1.3 Assistance Units as Actors on the Shop-Floor
One of the defining features of any assistance unit is the ability to recognize when it is needed. This presupposes some form of situational awareness which can be obtained either by explicitly being called by the worker or by some sensory input triggering the A/U. Situational awareness requires explicit knowledge about the environment, knowledge about desirable sequences of actions (e.g. the steps of an assembly task) and it also requires some planning capability unless we can afford the system to learn by trial and error – an unlikely option in a competitive production environment.
Formal and semi-formal production planning methods are already being used in many manufacturing firms. Hagemann  gives the example of Event-Process-Chains for planning assembly lines in the automotive sector, but for assistance, one would need a more granular level of description. At the level of robotic task execution, there are examples such as the Canonical Robot Command Language  that provides vendor-independent language primitives to describe robotic tasks.
In the field of production optimization, many firms rely on some variety of measurement-time-method (MTM). There are different variants of MTM offering different granularity [3, 5, 7, 9] but the main problem is that the method is not well suited to formally describing purposeful, planned processes with inputs and outputs, but instead, focusses on the description of isolated actions and their time- and effort-related parameters. The method is also propagated rather exclusively, by a community of consultants belonging to the MTM association which keeps control over the intellectual property of practicing the art of MTM analysis.
So, while there are clearly potential connecting points with process planning at large, and with action-based productivity measurement at the more detailed level, one still requires an orchestration formalism that can distinguish between actors, can name inputs and outputs of processes, and can describe the manufacturing process as well as any assistive measure that one may want to add to the manufacturing process. To achieve this goal, we used – as a starting point – the agent model of Russell and Norvig  as shown below (Fig. 1).
The important issue to note is that we distinguish Environment and Agent, the latter consisting of sensors to perceive observations from the environment, effectors to manipulate entities in the environment and some form of rationality expressed in a world model and in a rule system that predetermines what actions the agent will take, under certain conditions.
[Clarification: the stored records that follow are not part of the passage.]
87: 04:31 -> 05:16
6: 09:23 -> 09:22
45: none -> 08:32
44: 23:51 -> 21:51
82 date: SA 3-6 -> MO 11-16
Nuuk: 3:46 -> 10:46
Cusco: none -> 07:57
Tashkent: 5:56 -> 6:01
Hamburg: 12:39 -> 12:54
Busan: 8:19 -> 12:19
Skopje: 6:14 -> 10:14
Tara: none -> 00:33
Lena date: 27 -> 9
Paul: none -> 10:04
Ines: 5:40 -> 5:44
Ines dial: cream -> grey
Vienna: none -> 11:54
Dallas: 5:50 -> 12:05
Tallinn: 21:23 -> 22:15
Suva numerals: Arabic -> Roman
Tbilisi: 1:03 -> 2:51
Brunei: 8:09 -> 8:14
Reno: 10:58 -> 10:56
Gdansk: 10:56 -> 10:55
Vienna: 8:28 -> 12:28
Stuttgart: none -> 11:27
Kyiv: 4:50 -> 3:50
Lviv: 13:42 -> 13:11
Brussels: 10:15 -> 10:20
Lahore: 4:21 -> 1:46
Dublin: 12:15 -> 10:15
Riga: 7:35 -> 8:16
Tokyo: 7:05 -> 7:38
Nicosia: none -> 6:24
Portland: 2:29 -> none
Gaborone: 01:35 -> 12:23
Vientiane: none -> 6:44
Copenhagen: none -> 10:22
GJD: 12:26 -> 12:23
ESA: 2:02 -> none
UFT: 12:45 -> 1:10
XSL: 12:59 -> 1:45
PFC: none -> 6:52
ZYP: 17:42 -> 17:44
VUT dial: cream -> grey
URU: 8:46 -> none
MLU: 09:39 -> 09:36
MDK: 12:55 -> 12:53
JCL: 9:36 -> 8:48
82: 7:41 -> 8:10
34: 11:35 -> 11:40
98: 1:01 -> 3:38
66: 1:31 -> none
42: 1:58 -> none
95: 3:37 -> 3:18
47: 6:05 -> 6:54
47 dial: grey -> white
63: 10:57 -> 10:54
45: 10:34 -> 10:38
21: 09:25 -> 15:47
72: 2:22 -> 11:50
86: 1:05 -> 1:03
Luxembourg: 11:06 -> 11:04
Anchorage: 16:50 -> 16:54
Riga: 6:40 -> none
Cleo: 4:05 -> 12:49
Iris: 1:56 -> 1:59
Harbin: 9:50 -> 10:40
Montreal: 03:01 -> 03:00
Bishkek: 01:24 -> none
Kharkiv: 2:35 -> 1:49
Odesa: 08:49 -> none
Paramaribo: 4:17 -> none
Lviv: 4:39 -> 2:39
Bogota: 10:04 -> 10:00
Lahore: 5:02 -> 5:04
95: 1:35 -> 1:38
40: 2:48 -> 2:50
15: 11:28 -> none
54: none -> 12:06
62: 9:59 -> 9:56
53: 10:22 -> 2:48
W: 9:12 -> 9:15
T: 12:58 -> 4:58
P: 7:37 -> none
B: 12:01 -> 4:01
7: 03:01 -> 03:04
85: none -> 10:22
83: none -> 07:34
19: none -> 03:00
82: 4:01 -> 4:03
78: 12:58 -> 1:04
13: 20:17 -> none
For a simple reflex agent as shown above, there is a direct relationship between singular observations and according actions. This is definitely not a sufficient model for what we would call “intelligent” behavior, and so we should extend the basic model, as shown in the next figure.
As can be seen, the second model introduces a memory for the agent to store a state of the perceived world, and a planning mechanism to reason about the effects of possible actions. This means that the agent can now make decisions concerning its actions, on the basis of some utility function included in the planning mechanism. This agent-model gives us now a better handle on the original structural interpretation of the assistance unit: the input devices are a subset of all sensory input to the A/U and the associated formats are the data structures of those observations (also known as “percepts”). The output devices are a subset of all effectors of the A/U and quite clearly, for these to work in an intelligent way, a reasoning engine of some sort is required between the input and the output mechanisms of the A/U – as illustrated in Fig. 2.